— Кажется, понимаю.
—Молочкова грозилась отравить Томскую.
— Да ну! Бабьи бредни.
—Бабьи-то бабьи, а Томская исчезла, и Скромный мертв. Да еще и эта Грушева. Тихая такая мышка, а сама умирает от зависти к Молочковой. Кстати, исчезновение Томской многое меняет в театре. И для большинства эти перемены — к лучшему. А теперь в театре развернулась новая интрига: пока не ясно, кто же займет директорское кресло вместо Скромного. Соревнуются как минимум трое: главный режиссер Артемий Ефимович Царедворский, главный дирижер Борис Семенович Грибаков и недавно назначенный председатель Попечительского совета, твой недавний клиент, бывший банкир, Григорий Александрович Овчинников. Да, и он тоже.
— Откуда ты знаешь?
— Сарафанное радио.
— Эх, зря я тогда не посадил Овчинникова, — Андрей Алексеевич усмехнулся.
— А было за что?
— Было.
— Звонок сверху?
Андрей Алексеевич пожал плечами.
— Значит, ты слишком далеко зашел в своем расследовании, и потому тебя и перевели из «экономистов» к нам в «криминал»?
Лицо Андрея Алексеевича побагровело. Он отлично понимал, что имеет в виду Степанов. Сотрудников отдела экономической преступности с легкой руки журналистов прозвали «экономистами». И сейчас Андрей Алексеевич обиделся.
— Слушай, Вася, а ты сам-то как думаешь, жива еще Томская?
— Скорее мертва.
— Ну, и кто убийца? Колись, наконец.
— Наверное, сын или бывший муж.
— Логично. Большинство преступлений совершается на почве бытовухи. Давай, развивай свои подозрения.
— Сыну мать не давала денег, он приобрел в рассрочку дорогую квартиру, полагал, что деньги у матери имеются, злился на нее.
— Откуда тебе все это известно?
— Ну, я же провел несколько допросов. И потом, в вечер исчезновения Томской я и сам был в театре и, когда уже садился в машину, заметил «Ягуар». Потом выяснилось, что это транспортное средство Антона Томского. Я также видел снизу, как в уборной Томской боролись мужчина и женщина. И жена моя это видела.
— Но ты ведь не вмешался.
— Да неохота было ввязываться в семейную разборку.
— Откуда ты мог знать, что это семейная разборка?
— Ну, не муж с женой, так любовники! Все равно не хотелось принимать в этом участие: двое дерутся, третий не приставай.
— А что ты думаешь о Сафьянове?
— Ох, не надо о Сафьянове.
Андрей и Василий рассмеялись.
— И все-таки я тебе, Васька, не верю. Хочешь меня, стреляного воробья, вокруг пальца обвести? Если ты подозреваешь сына и бывшего мужа, почему же до сих пор не допросил их?
— Им высланы повестки. Но Антон так и не явился. А Томского я еще не успел допросить. Все пошло наперекосяк. Меня срочно вызвали в Управление. Кстати, Грушеву и Молочкову я тоже не успел допросить.
— Ой, не верю. Наверняка ты не подозреваешь в смерти Галины Томской ни ее сына, ни бывшего мужа.
— Погоди, Андрей. Пока речь идет все-таки не о смерти, а об исчезновении.
— Но все равно ни бывшего мужа, ни сына Томской ты не подозреваешь. Иначе ты бы уже их по всей Москве с собаками разыскивал.
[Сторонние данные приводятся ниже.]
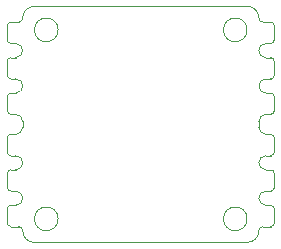
<source format=gm1>
G04 #@! TF.GenerationSoftware,KiCad,Pcbnew,(2018-02-05 revision d1a45d147)-makepkg*
G04 #@! TF.CreationDate,2019-01-11T16:44:05-08:00*
G04 #@! TF.ProjectId,6s4in1,367334696E312E6B696361645F706362,rev?*
G04 #@! TF.SameCoordinates,Original*
G04 #@! TF.FileFunction,Profile,NP*
%FSLAX46Y46*%
G04 Gerber Fmt 4.6, Leading zero omitted, Abs format (unit mm)*
G04 Created by KiCad (PCBNEW (2018-02-05 revision d1a45d147)-makepkg) date 01/11/19 16:44:05*
%MOMM*%
%LPD*%
G01*
G04 APERTURE LIST*
%ADD10C,0.100000*%
G04 APERTURE END LIST*
D10*
X23000000Y-22000000D02*
G75*
G03X23000000Y-22000000I-1000000J0D01*
G01*
X18700000Y-24650000D02*
X18700000Y-25850000D01*
X18700000Y-21650000D02*
X18700000Y-22850000D01*
X19000000Y-26150000D02*
G75*
G02X18700000Y-25850000I0J300000D01*
G01*
X19400000Y-23150000D02*
G75*
G02X19400000Y-24350000I0J-600000D01*
G01*
X19000000Y-23150000D02*
X19400000Y-23150000D01*
X18700000Y-21650000D02*
G75*
G02X19000000Y-21350000I300000J0D01*
G01*
X18700000Y-24650000D02*
G75*
G02X19000000Y-24350000I300000J0D01*
G01*
X19000000Y-23150000D02*
G75*
G02X18700000Y-22850000I0J300000D01*
G01*
X18700000Y-27650000D02*
X18700000Y-28850000D01*
X19000000Y-29150000D02*
G75*
G02X18700000Y-28850000I0J300000D01*
G01*
X18700000Y-27650000D02*
G75*
G02X19000000Y-27350000I300000J0D01*
G01*
X19400000Y-24350000D02*
X19000000Y-24350000D01*
X19000000Y-26150000D02*
X19400000Y-26150000D01*
X19400000Y-26150000D02*
G75*
G02X19400000Y-27350000I0J-600000D01*
G01*
X19400000Y-29150000D02*
G75*
G02X20000000Y-29750000I0J-600000D01*
G01*
X19400000Y-27350000D02*
X19000000Y-27350000D01*
X19000000Y-29150000D02*
X19400000Y-29150000D01*
X19000000Y-21350000D02*
X19650000Y-21350000D01*
X19650000Y-21350000D02*
G75*
G03X20000000Y-21000000I0J350000D01*
G01*
X20000000Y-21000000D02*
G75*
G02X21000000Y-20000000I1000000J0D01*
G01*
X18700000Y-31150000D02*
G75*
G02X19000000Y-30850000I300000J0D01*
G01*
X19400000Y-30850000D02*
X19000000Y-30850000D01*
X20000000Y-30250000D02*
G75*
G02X19400000Y-30850000I-600000J0D01*
G01*
X20000000Y-29750000D02*
X20000000Y-30250000D01*
X39000000Y-20000000D02*
X21000000Y-20000000D01*
X40000000Y-21000000D02*
G75*
G03X39000000Y-20000000I-1000000J0D01*
G01*
X40000000Y-21000000D02*
G75*
G03X40350000Y-21350000I350000J0D01*
G01*
X40350000Y-21350000D02*
X41000000Y-21350000D01*
X19000000Y-38650000D02*
X19650000Y-38650000D01*
X19650000Y-38650000D02*
G75*
G02X20000000Y-39000000I0J-350000D01*
G01*
X20000000Y-39000000D02*
G75*
G03X21000000Y-40000000I1000000J0D01*
G01*
X40000000Y-39000000D02*
G75*
G02X39000000Y-40000000I-1000000J0D01*
G01*
X40600000Y-23150000D02*
X41000000Y-23150000D01*
X40000000Y-29750000D02*
G75*
G02X40600000Y-29150000I600000J0D01*
G01*
X41300000Y-22850000D02*
G75*
G02X41000000Y-23150000I-300000J0D01*
G01*
X41000000Y-21350000D02*
G75*
G02X41300000Y-21650000I0J-300000D01*
G01*
X40000000Y-30250000D02*
X40000000Y-29750000D01*
X41300000Y-22850000D02*
X41300000Y-21650000D01*
X40600000Y-24350000D02*
G75*
G02X40600000Y-23150000I0J600000D01*
G01*
X40600000Y-26150000D02*
X41000000Y-26150000D01*
X41000000Y-24350000D02*
X40600000Y-24350000D01*
X41300000Y-25850000D02*
G75*
G02X41000000Y-26150000I-300000J0D01*
G01*
X41300000Y-25850000D02*
X41300000Y-24650000D01*
X41000000Y-24350000D02*
G75*
G02X41300000Y-24650000I0J-300000D01*
G01*
X40600000Y-36850000D02*
G75*
G02X40600000Y-35650000I0J600000D01*
G01*
X40000000Y-39000000D02*
G75*
G02X40350000Y-38650000I350000J0D01*
G01*
X41300000Y-35350000D02*
X41300000Y-34150000D01*
X41300000Y-35350000D02*
G75*
G02X41000000Y-35650000I-300000J0D01*
G01*
X41000000Y-33850000D02*
X40600000Y-33850000D01*
X41000000Y-33850000D02*
G75*
G02X41300000Y-34150000I0J-300000D01*
G01*
X40350000Y-38650000D02*
X41000000Y-38650000D01*
X41000000Y-36850000D02*
X40600000Y-36850000D01*
X40600000Y-33850000D02*
G75*
G02X40600000Y-32650000I0J600000D01*
G01*
X41300000Y-38350000D02*
X41300000Y-37150000D01*
X41000000Y-36850000D02*
G75*
G02X41300000Y-37150000I0J-300000D01*
G01*
X40600000Y-35650000D02*
X41000000Y-35650000D01*
X41300000Y-38350000D02*
G75*
G02X41000000Y-38650000I-300000J0D01*
G01*
X41000000Y-30850000D02*
X40600000Y-30850000D01*
X41000000Y-30850000D02*
G75*
G02X41300000Y-31150000I0J-300000D01*
G01*
X41300000Y-28850000D02*
X41300000Y-27650000D01*
X41300000Y-28850000D02*
G75*
G02X41000000Y-29150000I-300000J0D01*
G01*
X41300000Y-32350000D02*
G75*
G02X41000000Y-32650000I-300000J0D01*
G01*
X41000000Y-27350000D02*
X40600000Y-27350000D01*
X41000000Y-27350000D02*
G75*
G02X41300000Y-27650000I0J-300000D01*
G01*
X40600000Y-32650000D02*
X41000000Y-32650000D01*
X40600000Y-30850000D02*
G75*
G02X40000000Y-30250000I0J600000D01*
G01*
X40600000Y-27350000D02*
G75*
G02X40600000Y-26150000I0J600000D01*
G01*
X40600000Y-29150000D02*
X41000000Y-29150000D01*
X41300000Y-32350000D02*
X41300000Y-31150000D01*
X19400000Y-36850000D02*
X19000000Y-36850000D01*
X18700000Y-37150000D02*
X18700000Y-38350000D01*
X19000000Y-38650000D02*
G75*
G02X18700000Y-38350000I0J300000D01*
G01*
X18700000Y-37150000D02*
G75*
G02X19000000Y-36850000I300000J0D01*
G01*
X19400000Y-35650000D02*
G75*
G02X19400000Y-36850000I0J-600000D01*
G01*
X19400000Y-33850000D02*
X19000000Y-33850000D01*
X19000000Y-35650000D02*
X19400000Y-35650000D01*
X18700000Y-34150000D02*
X18700000Y-35350000D01*
X19000000Y-35650000D02*
G75*
G02X18700000Y-35350000I0J300000D01*
G01*
X18700000Y-34150000D02*
G75*
G02X19000000Y-33850000I300000J0D01*
G01*
X19400000Y-32650000D02*
G75*
G02X19400000Y-33850000I0J-600000D01*
G01*
X19000000Y-32650000D02*
X19400000Y-32650000D01*
X18700000Y-31150000D02*
X18700000Y-32350000D01*
X19000000Y-32650000D02*
G75*
G02X18700000Y-32350000I0J300000D01*
G01*
X39000000Y-22000000D02*
G75*
G03X39000000Y-22000000I-1000000J0D01*
G01*
X23000000Y-38000000D02*
G75*
G03X23000000Y-38000000I-1000000J0D01*
G01*
X39000000Y-38000000D02*
G75*
G03X39000000Y-38000000I-1000000J0D01*
G01*
X39000000Y-40000000D02*
X21000000Y-40000000D01*
M02*

</source>
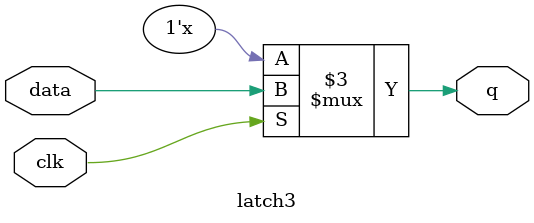
<source format=v>

module latch3(q, data, clk);
output q;
input data, clk;
reg q;

always @(clk or data)
begin
	if (clk)
		q = data;
end

endmodule


</source>
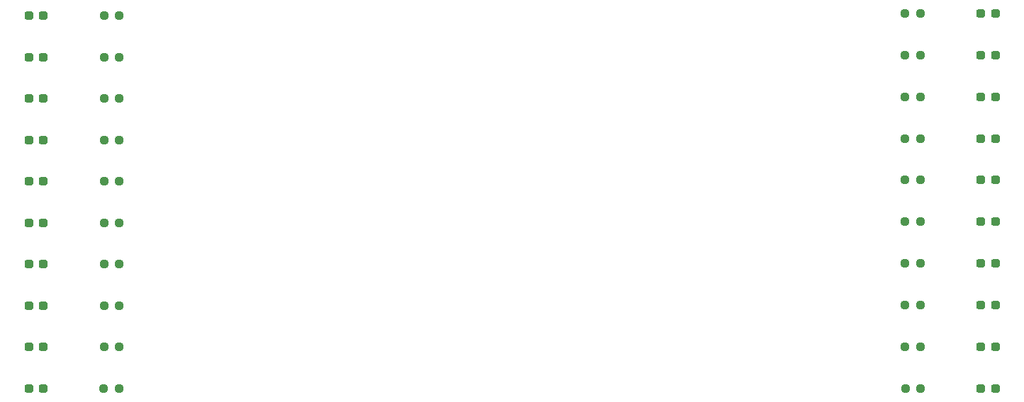
<source format=gtp>
G04 #@! TF.GenerationSoftware,KiCad,Pcbnew,9.0.0*
G04 #@! TF.CreationDate,2025-03-25T13:13:44-05:00*
G04 #@! TF.ProjectId,Armor_Plate,41726d6f-725f-4506-9c61-74652e6b6963,rev?*
G04 #@! TF.SameCoordinates,Original*
G04 #@! TF.FileFunction,Paste,Top*
G04 #@! TF.FilePolarity,Positive*
%FSLAX46Y46*%
G04 Gerber Fmt 4.6, Leading zero omitted, Abs format (unit mm)*
G04 Created by KiCad (PCBNEW 9.0.0) date 2025-03-25 13:13:44*
%MOMM*%
%LPD*%
G01*
G04 APERTURE LIST*
G04 Aperture macros list*
%AMRoundRect*
0 Rectangle with rounded corners*
0 $1 Rounding radius*
0 $2 $3 $4 $5 $6 $7 $8 $9 X,Y pos of 4 corners*
0 Add a 4 corners polygon primitive as box body*
4,1,4,$2,$3,$4,$5,$6,$7,$8,$9,$2,$3,0*
0 Add four circle primitives for the rounded corners*
1,1,$1+$1,$2,$3*
1,1,$1+$1,$4,$5*
1,1,$1+$1,$6,$7*
1,1,$1+$1,$8,$9*
0 Add four rect primitives between the rounded corners*
20,1,$1+$1,$2,$3,$4,$5,0*
20,1,$1+$1,$4,$5,$6,$7,0*
20,1,$1+$1,$6,$7,$8,$9,0*
20,1,$1+$1,$8,$9,$2,$3,0*%
G04 Aperture macros list end*
%ADD10RoundRect,0.237500X0.250000X0.237500X-0.250000X0.237500X-0.250000X-0.237500X0.250000X-0.237500X0*%
%ADD11RoundRect,0.237500X-0.250000X-0.237500X0.250000X-0.237500X0.250000X0.237500X-0.250000X0.237500X0*%
%ADD12RoundRect,0.237500X0.287500X0.237500X-0.287500X0.237500X-0.287500X-0.237500X0.287500X-0.237500X0*%
%ADD13RoundRect,0.237500X-0.287500X-0.237500X0.287500X-0.237500X0.287500X0.237500X-0.287500X0.237500X0*%
G04 APERTURE END LIST*
D10*
X33220000Y-77609449D03*
X31395000Y-77609449D03*
D11*
X127020000Y-77485554D03*
X128845000Y-77485554D03*
D12*
X24155000Y-67698338D03*
X22405000Y-67698338D03*
D10*
X33220000Y-72653893D03*
X31395000Y-72653893D03*
D13*
X136085000Y-57546293D03*
X137835000Y-57546293D03*
D11*
X127020000Y-82470369D03*
X128845000Y-82470369D03*
D10*
X33220000Y-67698338D03*
X31395000Y-67698338D03*
X33220000Y-57787228D03*
X31395000Y-57787228D03*
D13*
X136085000Y-77485554D03*
X137835000Y-77485554D03*
D12*
X24155000Y-97431669D03*
X22405000Y-97431669D03*
X24155000Y-82565004D03*
X22405000Y-82565004D03*
X24155000Y-87520559D03*
X22405000Y-87520559D03*
D13*
X136085000Y-97424815D03*
X137835000Y-97424815D03*
D10*
X33220000Y-52831673D03*
X31395000Y-52831673D03*
X33220000Y-87520559D03*
X31395000Y-87520559D03*
X33220000Y-82565004D03*
X31395000Y-82565004D03*
D13*
X136085000Y-62531108D03*
X137835000Y-62531108D03*
D11*
X127020000Y-67515924D03*
X128845000Y-67515924D03*
D13*
X136085000Y-82470369D03*
X137835000Y-82470369D03*
X136085000Y-72500739D03*
X137835000Y-72500739D03*
D11*
X127047500Y-97424815D03*
X128872500Y-97424815D03*
D12*
X24155000Y-62742783D03*
X22405000Y-62742783D03*
D11*
X127020000Y-57546293D03*
X128845000Y-57546293D03*
D12*
X24155000Y-52831673D03*
X22405000Y-52831673D03*
D13*
X136085000Y-67515924D03*
X137835000Y-67515924D03*
X136085000Y-92440000D03*
X137835000Y-92440000D03*
D11*
X127020000Y-62531108D03*
X128845000Y-62531108D03*
D13*
X136085000Y-87455185D03*
X137835000Y-87455185D03*
X136085000Y-52561478D03*
X137835000Y-52561478D03*
D12*
X24155000Y-57787228D03*
X22405000Y-57787228D03*
D11*
X127020000Y-87455185D03*
X128845000Y-87455185D03*
D10*
X33195000Y-97431669D03*
X31370000Y-97431669D03*
D11*
X127020000Y-52561478D03*
X128845000Y-52561478D03*
X127020000Y-72500739D03*
X128845000Y-72500739D03*
D12*
X24155000Y-72653893D03*
X22405000Y-72653893D03*
X24155000Y-77609449D03*
X22405000Y-77609449D03*
D10*
X33220000Y-62742783D03*
X31395000Y-62742783D03*
D12*
X24155000Y-92476114D03*
X22405000Y-92476114D03*
D10*
X33220000Y-92476114D03*
X31395000Y-92476114D03*
D11*
X127020000Y-92440000D03*
X128845000Y-92440000D03*
M02*

</source>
— Хорошо, признаюсь тебе. У меня есть сведения о том, что в тот вечер в уборной Томской видели нескольких человек, и, значит, версия бытового убийства отпадает. И бывший муж, и сын Томской действовали бы в одиночку. Кроме того, одна из сотрудниц театра якобы видела призрак Томской. Вот. — Степанов показал Андрею Александровичу бумажный листок. Тот пробежал глазами по записке и решительно произнес:
— Ну нет. Это ты к делу не приобщай. Мистика какая-то. Курам на смех.
Степанов поторопился сменить тему разговора.
— На выходные-то куда?
— Как обычно зимой. Подледный лов. — Битнев улыбнулся.
Они еще немного поболтали о том о сем. Степанов окончательно уверился в том, что откровенничать с Битневым не следует. Андрея Алексеевича явно приставили к Степанову специально для того, чтобы вытянуть из Василия Никитича побольше сведений.
Домой Степанов возвращался пешком. Ему вдруг показалось, что за ним кто-то неотступно следует в толпе прохожих. Степанов несколько раз оборачивался, пытался разглядеть преследователя в стеклах витрин, но взгляд его наталкивался лишь на равнодушные лица продрогших пешеходов.